La confidentialité reste une préoccupation majeure. Un grand livre public implique des données de transaction transparentes, ce qui pourrait susciter des craintes de protection des consommateurs et de surveillance sauf si atténué grâce à des preuves à connaissance nulle ou des couches de confidentialité interopérables - des technologies de plus en plus explorées par les développeurs d'Ethereum et les chercheurs de l'UE.
L'UE devrait également maintenir des règles strictes de Connaître-Votre-Client (KYC) et de Lutte contre le Blanchiment d'Argent (AML), ce qui pourrait nécessiter une intégration avec les institutions financières existantes et les systèmes d'identité numérique.
Calendrier et le Projet Pilote de l'Euro Numérique
La BCE n'a pas encore confirmé publiquement si elle choisira Ethereum, Solana, ou une autre infrastructure. Cependant, l'institution s'est engagée à un prototype et un projet pilote limité de l'euro numérique d'ici la fin de 2025, avec des discussions sur un déploiement plus large prévues pour 2026 et au-delà.
La phase actuelle d'exploration fait partie d'un processus de consultation plus large lancé par la Commission européenne et la BCE en 2021, impliquant les banques centrales nationales, les législateurs de l'UE, et des partenaires du secteur privé.
Jusqu'à présent, les essais se sont concentrés sur les fonctionnalités de paiement hors ligne, la programmabilité, et les cas d'utilisation transfrontaliers, les banques participantes exprimant leur soutien aux modèles hybrides qui combinent une infrastructure publique avec une surveillance centrale.
Implications pour l'Industrie et le Marché
Une décision de l'UE d'utiliser Ethereum ou Solana marquerait une approbation historique de l'infrastructure blockchain publique par l'une des puissances monétaires les plus importantes au monde.
Elle pourrait établir un précédent pour d'autres juridictions, en particulier en Amérique latine, en Asie du Sud-Est, et en Afrique, où les chaînes publiques sont déjà utilisées pour les trésoreries tokenisées, les envois de fonds, et la finance mobile.

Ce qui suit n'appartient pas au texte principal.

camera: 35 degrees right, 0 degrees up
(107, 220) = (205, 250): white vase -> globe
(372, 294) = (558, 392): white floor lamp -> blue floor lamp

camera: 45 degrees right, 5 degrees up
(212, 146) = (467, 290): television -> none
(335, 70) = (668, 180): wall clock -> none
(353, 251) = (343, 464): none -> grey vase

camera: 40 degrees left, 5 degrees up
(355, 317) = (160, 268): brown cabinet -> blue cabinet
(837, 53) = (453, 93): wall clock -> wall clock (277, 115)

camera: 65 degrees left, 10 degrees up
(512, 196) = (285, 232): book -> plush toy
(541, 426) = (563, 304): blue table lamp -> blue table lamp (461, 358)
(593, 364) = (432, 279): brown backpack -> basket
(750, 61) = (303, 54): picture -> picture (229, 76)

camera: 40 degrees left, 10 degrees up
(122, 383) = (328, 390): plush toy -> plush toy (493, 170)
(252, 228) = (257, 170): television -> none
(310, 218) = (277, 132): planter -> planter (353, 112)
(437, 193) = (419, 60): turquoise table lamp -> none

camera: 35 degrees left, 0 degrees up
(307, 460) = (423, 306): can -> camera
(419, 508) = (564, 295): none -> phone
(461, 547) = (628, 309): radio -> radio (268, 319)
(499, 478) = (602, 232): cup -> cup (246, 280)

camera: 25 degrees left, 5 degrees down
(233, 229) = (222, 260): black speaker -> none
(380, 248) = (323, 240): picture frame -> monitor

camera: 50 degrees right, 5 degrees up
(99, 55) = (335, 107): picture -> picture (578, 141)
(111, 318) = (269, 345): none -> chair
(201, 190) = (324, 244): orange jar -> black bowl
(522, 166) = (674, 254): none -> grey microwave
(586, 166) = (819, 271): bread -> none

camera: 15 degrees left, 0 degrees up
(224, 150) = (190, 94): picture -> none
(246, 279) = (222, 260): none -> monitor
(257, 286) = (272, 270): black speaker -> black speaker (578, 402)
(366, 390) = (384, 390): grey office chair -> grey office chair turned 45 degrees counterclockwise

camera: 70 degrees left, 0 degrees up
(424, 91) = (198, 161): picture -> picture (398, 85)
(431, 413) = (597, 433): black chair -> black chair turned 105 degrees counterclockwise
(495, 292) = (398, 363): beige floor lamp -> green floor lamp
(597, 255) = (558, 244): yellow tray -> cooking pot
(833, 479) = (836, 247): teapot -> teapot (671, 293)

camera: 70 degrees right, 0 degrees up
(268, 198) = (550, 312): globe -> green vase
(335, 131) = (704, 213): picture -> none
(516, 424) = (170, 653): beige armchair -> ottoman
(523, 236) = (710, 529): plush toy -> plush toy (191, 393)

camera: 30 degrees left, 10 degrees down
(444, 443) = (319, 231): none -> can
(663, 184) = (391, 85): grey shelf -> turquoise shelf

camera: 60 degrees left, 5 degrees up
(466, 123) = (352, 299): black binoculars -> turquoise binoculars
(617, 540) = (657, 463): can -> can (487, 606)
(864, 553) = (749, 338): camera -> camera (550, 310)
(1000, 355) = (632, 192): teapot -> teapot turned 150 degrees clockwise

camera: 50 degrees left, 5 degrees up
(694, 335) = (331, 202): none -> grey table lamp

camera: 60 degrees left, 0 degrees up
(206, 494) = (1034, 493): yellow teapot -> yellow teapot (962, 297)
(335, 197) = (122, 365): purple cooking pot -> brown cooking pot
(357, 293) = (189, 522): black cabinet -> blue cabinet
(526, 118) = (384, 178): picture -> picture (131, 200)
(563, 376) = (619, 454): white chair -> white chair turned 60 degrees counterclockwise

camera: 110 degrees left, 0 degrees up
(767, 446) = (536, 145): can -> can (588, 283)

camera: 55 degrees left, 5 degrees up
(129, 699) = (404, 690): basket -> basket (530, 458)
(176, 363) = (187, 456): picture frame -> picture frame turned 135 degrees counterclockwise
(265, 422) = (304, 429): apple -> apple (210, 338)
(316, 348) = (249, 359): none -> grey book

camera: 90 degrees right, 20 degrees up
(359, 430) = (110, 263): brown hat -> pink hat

De plus, ce mouvement pourrait accélérer la clarté réglementaire pour les chaînes publiques en Europe, augmentant la liquidité de l'euro sur chaîne, la participation institutionnelle au DeFi, et l'émission de stablecoins permissionnés au sein du bloc.
À ce jour, ni la BCE ni la Commission européenne n'ont confirmé quelles chaînes sont officiellement à l'étude. Les demandes de commentaires des médias, y compris Cointelegraph, sont restées sans réponse.
Conclusion
L'exploration signalée de l'UE d'Ethereum et Solana pour l'euro numérique est un développement pivot dans l'évolution des monnaies numériques des banques centrales.
Bien qu'aucune décision finale n'ait été prise, la considération sérieuse d'une infrastructure blockchain publique signale une rupture potentielle avec l'autoritarisme numérique à la chinoise et une avancée vers des systèmes financiers ouverts, interopérables et favorables à l'innovation.
Avec les stablecoins, les actifs tokenisés, et la finance décentralisée remodelant les marchés monétaires mondiaux, la prochaine étape de l'UE pourrait redéfinir comment les monnaies numériques souveraines coexist avec l'internet ouvert de la valeur.